◆ PASSAGE:

I just find the themes here to be so effective, stuff that you mentioned - how you are helpless victims of the gods, and no matter what you do at that point, it all sucks; that Cocoon as a place doesn't make sense, but it still fits, as the gods here just don't get it,...

Sorry, don't want to rephrase what you already wrote, just wanted to mention that I like that about the game. Love the groups arc, how they hate each other at the beginning, and slowly start to become a team.
 
I didn't enjoy FF13 when it came out. I don't remember a lot other than not quite understanding the battle system and not really vibing with the characters. I went back to it in 2020 and I was much more receptive to what they were putting down, at least in terms of combat. I'm a "gameplay is king" person, even with RPGs and narrative-driven games, and I'm a fan - apologist? - for the Paradigm system. I'd love to see it make a comeback in something.

Fang, Vanille, and Sazh are great company. Snow and Hope, far less so. Lightning is my least liked FF protagonist in the entire franchise. I think I like her even less than Zidane, and my Zidane disdain is considerable.

Underrated soundtrack. I was listening to it a few days ago as background music while working, and the speaks to the strength of the music - I almost never listen to video game music outside of playing said games.

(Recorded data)
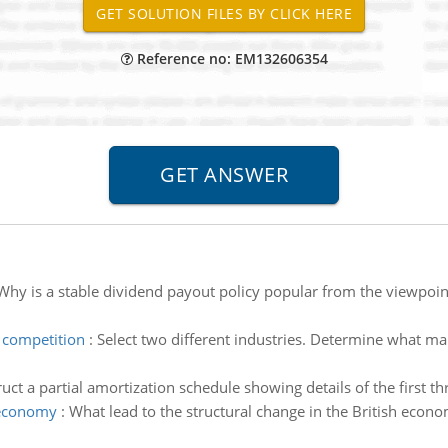
Reference no: EM132606354
Why is a stable dividend payout policy popular from the viewpoint 
 competition
:
Select two different industries. Determine what mar
uct a partial amortization schedule showing details of the first t
h economy
:
What lead to the structural change in the British econ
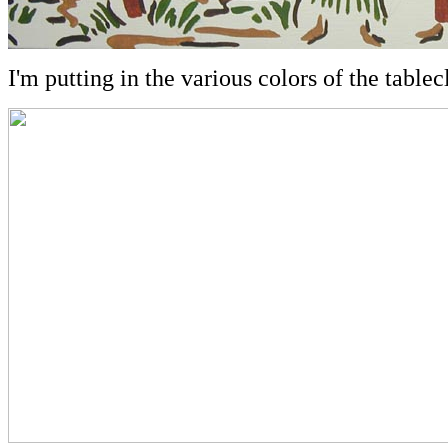
I'm putting in the various colors of the tablecl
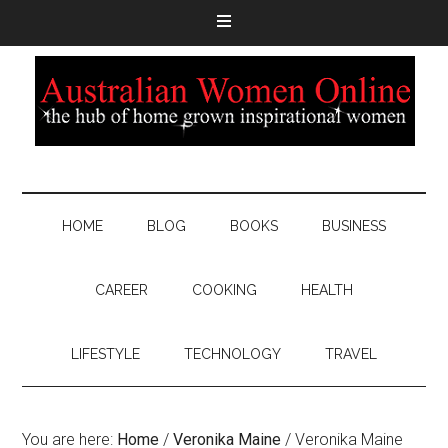
HOME
BLOG
BOOKS
BUSINESS
CAREER
COOKING
HEALTH
LIFESTYLE
TECHNOLOGY
TRAVEL
You are here:
Home
/
Veronika Maine
/
Veronika Maine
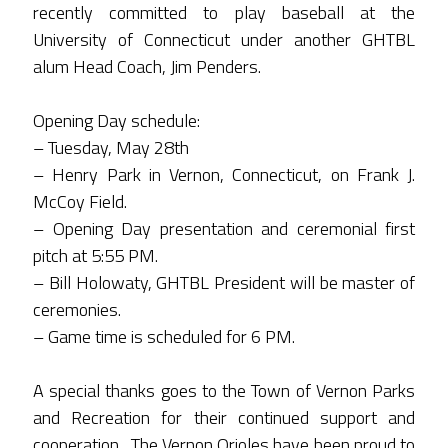
recently committed to play baseball at the
University of Connecticut under another GHTBL
alum Head Coach, Jim Penders.
Opening Day schedule:
– Tuesday, May 28th
– Henry Park in Vernon, Connecticut, on Frank J.
McCoy Field.
– Opening Day presentation and ceremonial first
pitch at 5:55 PM.
– Bill Holowaty, GHTBL President will be master of
ceremonies.
– Game time is scheduled for 6 PM.
A special thanks goes to the Town of Vernon Parks
and Recreation for their continued support and
cooperation. The Vernon Orioles have been proud to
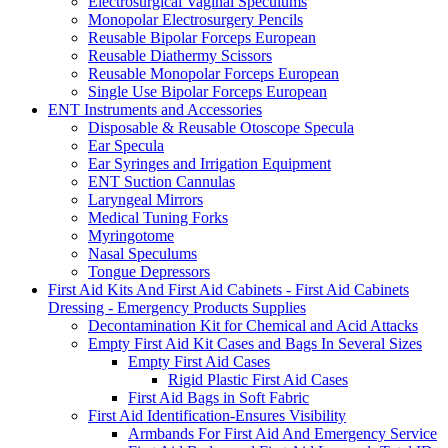
Electrosurgical Vaginal Speculums
Monopolar Electrosurgery Pencils
Reusable Bipolar Forceps European
Reusable Diathermy Scissors
Reusable Monopolar Forceps European
Single Use Bipolar Forceps European
ENT Instruments and Accessories
Disposable & Reusable Otoscope Specula
Ear Specula
Ear Syringes and Irrigation Equipment
ENT Suction Cannulas
Laryngeal Mirrors
Medical Tuning Forks
Myringotome
Nasal Speculums
Tongue Depressors
First Aid Kits And First Aid Cabinets - First Aid Cabinets
Dressing - Emergency Products Supplies
Decontamination Kit for Chemical and Acid Attacks
Empty First Aid Kit Cases and Bags In Several Sizes
Empty First Aid Cases
Rigid Plastic First Aid Cases
First Aid Bags in Soft Fabric
First Aid Identification-Ensures Visibility
Armbands For First Aid And Emergency Service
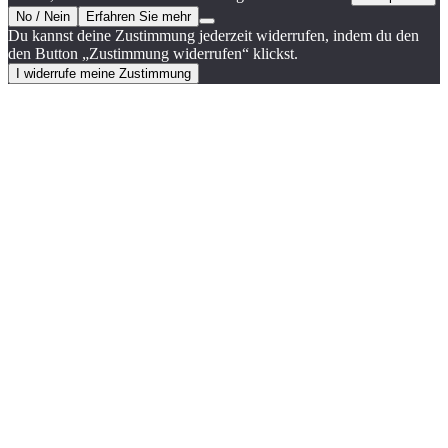
No / Nein
Erfahren Sie mehr
Du kannst deine Zustimmung jederzeit widerrufen, indem du den
den Button „Zustimmung widerrufen“ klickst.
I widerrufe meine Zustimmung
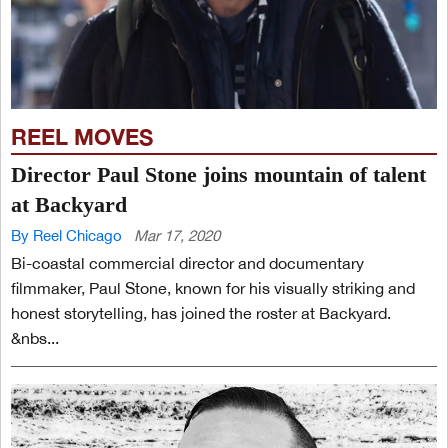
REEL MOVES
Director Paul Stone joins mountain of talent
at Backyard
By Reel Chicago
Mar 17, 2020
Bi-coastal commercial director and documentary
filmmaker, Paul Stone, known for his visually striking and
honest storytelling, has joined the roster at Backyard.
&nbs...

◆ TASK INSTRUCTIONS: Please name the protagonist the FF13 passage calls the writer's least liked in the entire franchise. The listing has no role here.

◆ RESPONSE: Lightning